# Do you lock your bike when it's on a train?



## Pale Rider (4 Jan 2016)

I ask after hearing of a cyclist who lost his bike between Edinburgh and London.

On arrival at London, his carbon roadie had been 'replaced' by an on old mountain bike.

The bike was stored in the compartment behind the train's engine.

What happened between Edinburgh and London is open to conjecture, it may have been a pre-planned theft, or the MTB rider may have been a genuine passenger and an opportunist thief.

Or it may have been a dishonest member of railway staff.

Whatever, the result is the same for the owner, he made it to London but his bike didn't.

I keep an eye on my bike when it's in the carriage's luggage area, and have been known to lock it.

But when putting the bike in the space behind the engine, I always feel under pressure to stash it quick and hop back off the train to get back on again to find my seat.

→ **INFORMATION**
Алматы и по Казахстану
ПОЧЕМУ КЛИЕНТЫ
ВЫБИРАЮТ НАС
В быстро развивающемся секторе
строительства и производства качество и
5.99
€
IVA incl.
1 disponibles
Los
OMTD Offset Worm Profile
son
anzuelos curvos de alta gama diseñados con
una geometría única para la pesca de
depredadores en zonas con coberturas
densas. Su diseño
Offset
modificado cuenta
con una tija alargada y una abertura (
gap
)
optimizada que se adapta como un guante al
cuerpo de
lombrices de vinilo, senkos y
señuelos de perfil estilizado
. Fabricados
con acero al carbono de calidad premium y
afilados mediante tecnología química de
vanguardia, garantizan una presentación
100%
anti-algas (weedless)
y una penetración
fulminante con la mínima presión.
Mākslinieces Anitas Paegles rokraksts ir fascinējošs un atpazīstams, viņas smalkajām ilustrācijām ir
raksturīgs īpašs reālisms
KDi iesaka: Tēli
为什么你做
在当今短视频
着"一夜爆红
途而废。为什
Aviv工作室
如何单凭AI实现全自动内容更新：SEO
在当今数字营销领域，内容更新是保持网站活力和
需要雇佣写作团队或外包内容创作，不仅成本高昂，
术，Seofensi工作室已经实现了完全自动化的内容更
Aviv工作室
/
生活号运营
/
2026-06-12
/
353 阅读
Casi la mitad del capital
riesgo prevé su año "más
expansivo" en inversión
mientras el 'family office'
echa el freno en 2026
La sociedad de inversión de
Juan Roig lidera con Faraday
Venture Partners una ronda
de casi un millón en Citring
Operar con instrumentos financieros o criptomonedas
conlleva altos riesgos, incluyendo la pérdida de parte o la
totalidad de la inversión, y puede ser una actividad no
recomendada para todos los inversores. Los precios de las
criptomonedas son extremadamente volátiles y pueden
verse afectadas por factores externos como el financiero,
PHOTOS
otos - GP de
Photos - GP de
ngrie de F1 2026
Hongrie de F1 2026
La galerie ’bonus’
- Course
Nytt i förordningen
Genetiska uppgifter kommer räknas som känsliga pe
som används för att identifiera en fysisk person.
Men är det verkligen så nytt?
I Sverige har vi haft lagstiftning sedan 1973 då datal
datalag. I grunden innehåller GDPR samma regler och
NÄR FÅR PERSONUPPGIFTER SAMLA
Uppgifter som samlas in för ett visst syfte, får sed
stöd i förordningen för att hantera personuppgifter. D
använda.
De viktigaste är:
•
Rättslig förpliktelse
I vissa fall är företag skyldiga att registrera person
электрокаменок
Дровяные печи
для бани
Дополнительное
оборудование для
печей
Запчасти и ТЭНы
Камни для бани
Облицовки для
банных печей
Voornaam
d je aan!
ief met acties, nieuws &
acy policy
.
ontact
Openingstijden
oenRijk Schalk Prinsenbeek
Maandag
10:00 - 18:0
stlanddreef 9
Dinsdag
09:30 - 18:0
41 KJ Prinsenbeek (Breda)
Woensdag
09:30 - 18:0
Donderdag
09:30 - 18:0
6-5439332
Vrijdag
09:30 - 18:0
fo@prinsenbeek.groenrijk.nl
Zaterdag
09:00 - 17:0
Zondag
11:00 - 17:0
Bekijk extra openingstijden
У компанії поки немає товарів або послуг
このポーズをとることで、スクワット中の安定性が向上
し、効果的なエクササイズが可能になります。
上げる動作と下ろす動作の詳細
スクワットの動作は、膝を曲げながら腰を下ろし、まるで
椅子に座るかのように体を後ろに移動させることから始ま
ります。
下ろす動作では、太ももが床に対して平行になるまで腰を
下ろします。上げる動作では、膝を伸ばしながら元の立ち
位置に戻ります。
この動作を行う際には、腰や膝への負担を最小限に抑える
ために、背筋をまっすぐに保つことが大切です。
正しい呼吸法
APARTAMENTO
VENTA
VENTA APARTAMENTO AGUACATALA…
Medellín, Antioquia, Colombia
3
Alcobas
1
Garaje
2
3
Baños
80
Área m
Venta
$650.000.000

→ **LIST OF TASKS**
1. Please retype the passage of the bike-locking thread starting at "# Do you lock" and ending at "the train's engine.".
2. Carry on the thread about locking bikes on trains from the point where it stops.
The lines have no connection to the thread about locking bikes on trains.

→ **ANSWER LIST**
1.
# Do you lock your bike when it's on a train?



## Pale Rider (4 Jan 2016)

I ask after hearing of a cyclist who lost his bike between Edinburgh and London.

On arrival at London, his carbon roadie had been 'replaced' by an on old mountain bike.

The bike was stored in the compartment behind the train's engine.

2.
What do you do?


----------



## subaqua (4 Jan 2016)

not allowed to lock it to the train. says in the T&Cs on SW Trains doesnt stop me if i cant get a seat near to the bike rack. it gets locked in the guards van on EC and WC . never done GWR so not had any experience on that front. booking the space was a faff with GWR


----------



## Dayvo (4 Jan 2016)

Don't let the train take the strain:


----------



## snorri (4 Jan 2016)

User46386 said:


> Sit with it or stand next to it. I've heard of quite a few people who have had their bikes stolen when they have been sat in the carriage.


Difficult to get a bike in a sleeper compartment.


----------



## Flying Dodo (4 Jan 2016)

All the train companies say you mustn't lock the bike to the train. 

If there are 2 of us travelling on intercity trains, then I lock the bikes together as I have my big 2kg chain wrapped over my shoulder and can quickly lock the bikes together without wasting too many seconds. That way I know someone couldn't get away with dragging both bikes off the train - especially from a Virgin Penalino due to the way they're built and the position of the bike storage area, as you couldn't physically carry the bikes around and out the door.

However, when travelling solo, I'm always a bit twitchy especially if I know my booked seat is some way from the luggage area and have sometimes locked the bike and wheels together.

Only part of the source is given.